• _Parts of the exercise_
a. Reproduce the part of the passage on machine learning model ownership that opens with the words containing "However, two key" and closes with "as key substitution.".
b. Proceed with the passage on machine learning model ownership, starting right after its final sentence.

• _Extracted text_
Keywords: Machine Learning, ML Ownership, blockchain, timestamp.

1 Introduction

As digital transformation accelerates, large scale machine learning (ML) models have become core intangible assets across industries. A model is not a mere bundle of code it embodies substantial value accumulated through extensive data collection, compute expenditure, and expert time over long periods. However, once a model is distributed externally as a weight file, container image, or prediction application programming interface (API), it is immediately exposed to disputes arising from unauthorized redistribution, model extraction, or minor modifications followed by re asserted ownership. Recent studies have shown that the functionality of a machine learning model can be closely replicated using only its prediction API. This makes model extraction not just a theoretical concern, but a practical threat even in commercial environments [1].

To defend model ownership there are a lot of ways such as collecting internal artifacts such as file creation timestamps, operational logs, or deployment histories. However, these evidence assume trust in the model operator and are susceptible to tampering or loss. Traditionally, machine learning watermarking has been actively explored as a way to embed ownership information directly into the model. These watermarks usually use bit string patterns embedded in the parameter space, intermediate activations, or input, output behavior can help identify the rightful owner [2–5].

However, two key challenges remain unresolved in real world ownership disputes. First, it’s unclear whether existing watermarking methods cryptographically bind the mark to a specific identity. Second, there’s no strong mechanism to objectively prove when a claim was first made. Evidence stored in centralized systems or private repositories offers limited trust guarantees, and weak links between identity and watermark leave the system vulnerable to attacks, such as key substitution.

To address this, this paper suggest strong ownership claim mechanism that combines cryptographic identity binding and blockchain based timestamps. Public blockchains is a decentralized and tamper resistant alternative. By anchoring data hashes through a consensus mechanism. This allows third parties to independently verify the specific data actually exist at a specific point in time, asserting model ownership.

Also designed to be reproducible and verifiable by third parties. We provide strong attribution by embedding a 128-bit internal watermark derived from the owner’s digital signature into the model. By committing the model hash and structured message to a public blockchain, anyone can independently verify the transaction to determine who owns the model and when it was objectively.

• _Data provided_
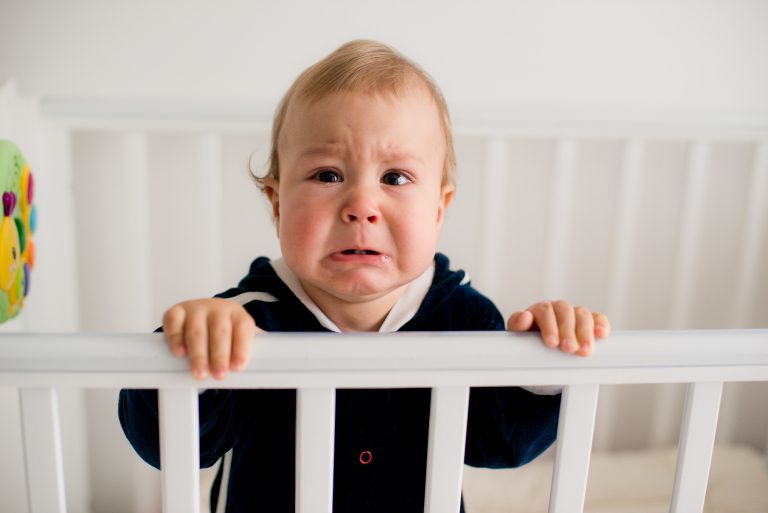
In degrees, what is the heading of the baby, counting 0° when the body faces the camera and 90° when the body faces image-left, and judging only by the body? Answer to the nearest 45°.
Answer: approximately 0°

• _Results by task_
a.
However, two key challenges remain unresolved in real world ownership disputes. First, it’s unclear whether existing watermarking methods cryptographically bind the mark to a specific identity. Second, there’s no strong mechanism to objectively prove when a claim was first made. Evidence stored in centralized systems or private repositories offers limited trust guarantees, and weak links between identity and watermark leave the system vulnerable to attacks, such as key substitution.

b.
The embedded watermark is used as evidence through a judgment process based on the Bit Error Rate (BER). A match is determined when the BER between the extracted watermark and the expected watermark is below a predefined threshold $τ$ . Using practical parameters ( $T = 128$ , $τ \leq 0.2$ ), we show that the false acceptance rate (FAR) from the attacker’s perspective is offset by the binomial tail probability and is negligibly small in real-world environments.

2 Background & Related works

2.1 Machine Learning Ownership Techniques

In Machine Learning ownership techniques there are ML watermarking, Backdoor, model fingerprinting etc. These techniques broadly divided into black-box and white-box categories. Both focus on proving the existence of a watermark, but they differ significantly in terms of access rights, deployment environment, verification procedure, and reproducibility. Below, we summarize the key ideas, advantages, and disadvantages of each category [4, 5].

The black box category assumes an environment without access to the model internals, and determines the existence of a watermark based on the outputs for a specific query set (triggers). Representative work by Adi et al. proposed backdoor based watermarking, which induces predefined responses to trigger inputs, thereby enabling verification in remote environments [6]. Le Merrer et al. presented a method that verifies the watermark through query response patterns by manipulating the decision boundary [7].

White box techniques directly insert bit string into the model and then extract them using internal statistics such as projection techniques [8]. Uchida et al. proposed a method which encode a watermark by adjusting the weight distribution of a specific layer and verify its presence through statistical testing [2]. Chen et al. presented a general framework for imposing projection constraints on intermediate activations and comparing them to the target bit string. This method has demonstrated high applicability across a variety of network architectures and tasks [3].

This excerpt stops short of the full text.